Disney's streaming business is predicted to lose roughly $800 million in the quarter that just ended, and the economics of streaming has proven to be dismal thus far nearly across the board. Disney and its legacy peers like Warner Bros. Discovery, Paramount Global, and Comcast as well tech companies like Amazon and Apple are all losing money on streaming, or believed to be.

Even Netflix, the streaming pioneer, though profitable, burned billions in cash annually for years in an effort to build a membership base of more than 200 million that allows it to turn a profit.

And the lack of profits in the streaming industry isn't the only problem. After a boom during the pandemic, subscriber growth has nearly ground to a halt.

At Disney, North American Disney+ subscribers fell by 300,000 in the most recent quarter due in part to a price hike, and its Disney+ core subscriber base, which excludes the Hotstar tie-up in India, rose just 1%, or 600,000, to 104.9 million. Hulu also experienced flat growth, while ESPN+ subscribers rose by a modest 2%, or 400,000, to 25.3 million. Netflix and its peers have also put up similarly middling growth numbers

A business with no growth and wide losses is a recipe for disaster, and that's the conundrum that Iger is trying to solve. One nugget of wisdom from Warren Buffett shows why even Hollywood's most respected chief may not be up to the task.
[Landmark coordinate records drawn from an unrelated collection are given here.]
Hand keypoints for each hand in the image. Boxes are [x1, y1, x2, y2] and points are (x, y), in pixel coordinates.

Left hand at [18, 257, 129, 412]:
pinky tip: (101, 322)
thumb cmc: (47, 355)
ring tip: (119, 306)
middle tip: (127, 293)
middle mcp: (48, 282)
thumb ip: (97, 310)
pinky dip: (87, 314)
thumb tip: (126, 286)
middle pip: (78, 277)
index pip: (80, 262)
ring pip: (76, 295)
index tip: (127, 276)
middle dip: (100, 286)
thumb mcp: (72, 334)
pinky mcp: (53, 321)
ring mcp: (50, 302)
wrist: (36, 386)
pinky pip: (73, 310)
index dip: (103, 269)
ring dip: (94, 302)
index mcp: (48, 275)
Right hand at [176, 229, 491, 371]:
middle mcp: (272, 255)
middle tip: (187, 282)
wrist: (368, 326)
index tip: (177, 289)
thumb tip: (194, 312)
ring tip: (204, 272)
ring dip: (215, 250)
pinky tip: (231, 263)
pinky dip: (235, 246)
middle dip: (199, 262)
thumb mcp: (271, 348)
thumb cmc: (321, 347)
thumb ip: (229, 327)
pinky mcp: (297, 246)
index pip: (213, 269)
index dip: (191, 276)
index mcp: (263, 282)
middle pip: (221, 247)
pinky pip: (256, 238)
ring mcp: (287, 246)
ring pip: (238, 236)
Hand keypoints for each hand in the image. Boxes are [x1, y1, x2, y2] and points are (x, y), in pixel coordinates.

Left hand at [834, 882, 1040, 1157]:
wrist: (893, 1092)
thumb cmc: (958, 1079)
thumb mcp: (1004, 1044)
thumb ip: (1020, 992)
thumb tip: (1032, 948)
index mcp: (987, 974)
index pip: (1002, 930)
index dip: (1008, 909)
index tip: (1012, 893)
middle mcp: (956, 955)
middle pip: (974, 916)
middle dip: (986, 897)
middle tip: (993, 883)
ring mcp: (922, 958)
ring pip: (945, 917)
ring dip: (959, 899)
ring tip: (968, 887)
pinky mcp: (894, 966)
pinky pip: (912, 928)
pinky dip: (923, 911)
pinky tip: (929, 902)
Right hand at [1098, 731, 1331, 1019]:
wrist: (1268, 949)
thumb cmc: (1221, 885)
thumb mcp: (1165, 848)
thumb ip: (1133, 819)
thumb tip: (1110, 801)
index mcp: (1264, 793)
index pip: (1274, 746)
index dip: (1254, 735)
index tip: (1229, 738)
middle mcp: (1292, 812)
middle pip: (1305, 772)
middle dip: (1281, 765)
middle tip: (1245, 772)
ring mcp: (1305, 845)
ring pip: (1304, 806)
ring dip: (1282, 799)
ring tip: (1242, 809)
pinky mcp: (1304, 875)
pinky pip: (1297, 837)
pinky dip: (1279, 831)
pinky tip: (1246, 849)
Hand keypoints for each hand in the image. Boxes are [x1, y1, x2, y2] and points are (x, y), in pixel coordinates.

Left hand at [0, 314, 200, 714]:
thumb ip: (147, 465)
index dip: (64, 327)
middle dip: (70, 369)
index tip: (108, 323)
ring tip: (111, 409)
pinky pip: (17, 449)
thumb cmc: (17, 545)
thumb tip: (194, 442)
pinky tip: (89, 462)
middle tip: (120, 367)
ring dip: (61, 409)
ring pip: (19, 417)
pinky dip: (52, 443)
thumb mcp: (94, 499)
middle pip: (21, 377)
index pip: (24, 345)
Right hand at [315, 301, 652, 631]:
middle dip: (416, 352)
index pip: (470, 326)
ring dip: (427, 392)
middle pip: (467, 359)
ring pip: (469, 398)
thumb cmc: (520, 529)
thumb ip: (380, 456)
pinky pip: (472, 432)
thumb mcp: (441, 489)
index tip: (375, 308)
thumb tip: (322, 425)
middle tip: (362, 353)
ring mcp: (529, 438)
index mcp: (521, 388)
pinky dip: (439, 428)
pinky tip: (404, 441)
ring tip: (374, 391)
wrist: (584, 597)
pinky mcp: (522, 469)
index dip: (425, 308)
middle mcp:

The Berkshire Hathaway CEO is known for saying, "When a manager with a reputation for brilliance tackles a business with a reputation for bad economics, the reputation of the business remains intact."

What it means for Disney stock

As Buffett observes, for Iger, there's no silver bullet here. The streaming industry has overspent on content and will need a significant correction in order for these companies to generate a profit in online media.

The writers' and actors' strike could hasten progress toward that goal, but the process of balancing spending with revenue in streaming is likely to take years to play out. This is reminiscent of what happened to print publications in the early days of the internet with many decimated by the new media channel.

Disney has an unbeatable trove of intellectual property, and the company should find its way to the other side of this morass. Meanwhile, Iger's contract recently was extended through 2026, showing Disney's board has confidence.

Selling off the traditional TV assets will put even more pressure on the streaming division, and Disney doesn't expect streaming to be profitable until the end of fiscal 2024 or next fall. However, those thinking that the stock is a bargain just because the price is low may have a long wait until it rebounds.